Der Gesetzentwurf sieht auch vor, dass Hausärzte für Vermittlungen von Kassenpatienten an Fachärzte extra honoriert werden. Das Gesetz soll voraussichtlich im Frühjahr 2019 in Kraft treten. Im Bundesrat ist es nicht zustimmungspflichtig. Das mag für Jens Spahn ein guter Ansatz sein - das Problem des Ärztemangels und des Mangels an Pflegekräfte löst dieses neue „Ärzte-Zubrot-Gesetze“ - wie ich es nenne - jedenfalls eher nicht. Es verbessert auch nicht die Situation, der Kassenärzte.

Honorare immer noch zu gering

Dass das Niveau der Honorare aus der Behandlung von Kassenpatienten zu gering ist, um eine betriebswirtschaftlich tragfähige Praxisführung - auch in ländlichen Arztpraxen – sicherzustellen, ist schon lange kein Geheimnis mehr. Und dass viele Praxen aufgeben oder in absehbarer Zeit aufgeben werden, weil sie dem medizinisch-technischen Fortschritt nicht mehr folgen können, weil schlichtweg das Geld fehlt, immer mehr zu einer traurigen Tatsache. Wo bleibt hier Lösung? Wo bleibt die Lockerung bei der Budgetierung?

Es reicht nicht aus, den Ärzten lediglich ein "Zubrot" zu verschaffen, wenn sie sich für eine bessere Versorgung einsetzen – sie brauchen viel mehr, um die "bessere Versorgung" überhaupt erst einmal zu ermöglichen.

Um die immer wieder angeprangerte „Zwei-Klassen-Medizin“ zu beenden, müssen finanzielle Anreize geschaffen werden, damit die Benachteiligung gesetzlich Versicherter auch bei der Terminvergabe in einzelnen fachärztlichen Bereichen beendet werden kann. Die Versorgung kranker Menschen muss sich wieder nach deren Bedarfe richten und und nicht nach deren Versicherungsstatus.

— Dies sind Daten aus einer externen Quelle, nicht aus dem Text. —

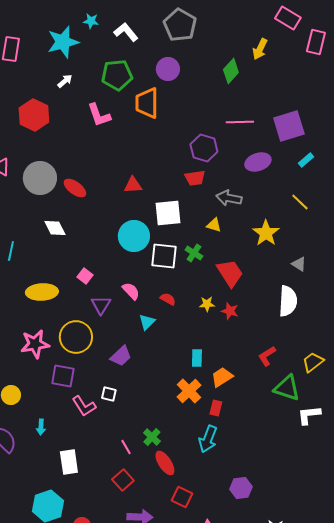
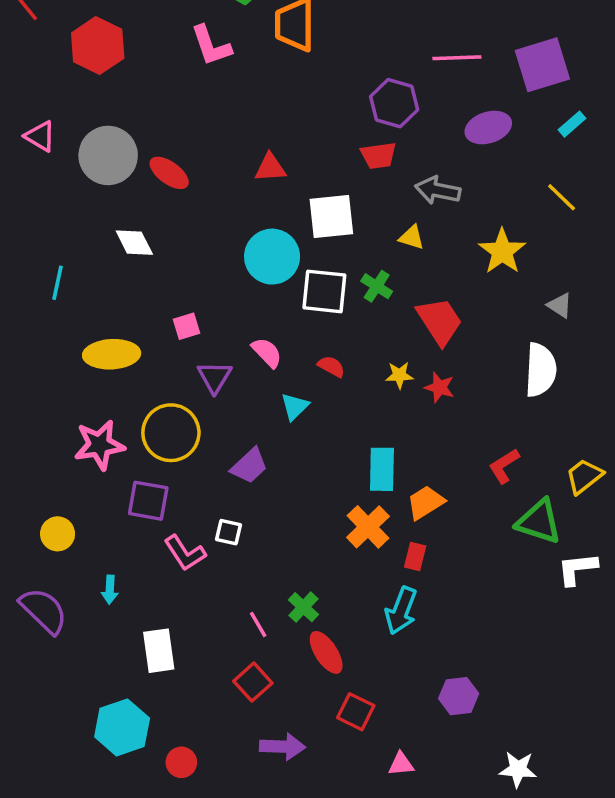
pink square: (85, 276) -> (187, 326), turned 35
cyan rectangle: (197, 358) -> (382, 469), size x1.4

Die gegenwärtige Situation ist Folge jahrzehntelanger Budgetstreitigkeiten und einer verfehlten Gesundheitspolitik aller Parteien und der GKV. Sie schadet der Demokratie und ist im höchsten Maße „Kassenpatienten“ feindlich. Ob allerdings die 2018 von einigen Politikern vorgeschlagene „einheitliche Gebührenordnung“ die Situation entschärft, bleibt wohl noch lange offen.

Das gibt´s doch schon

Es ist schon etwas belustigend, wieder ein neues Gesetz zu schaffen, obwohl es bereits seit Jahren eines gibt, wonach gesetzlich versicherte Patienten innerhalb von einer bis vier Wochen einen Termin bei einem Facharzt vermittelt bekommen müssen. Auch wenn die Terminvergabe durch die Kassenärztliche Vereinigung geregelt wird. Nur, dann hat der Patient kein Wahlrecht, was für das Vertrauen zwischen Arzt und Patient schädlich sein kann. Denn der Patient muss nehmen, was man ihm bietet. Ob Jens Spahn das auch schon weiß?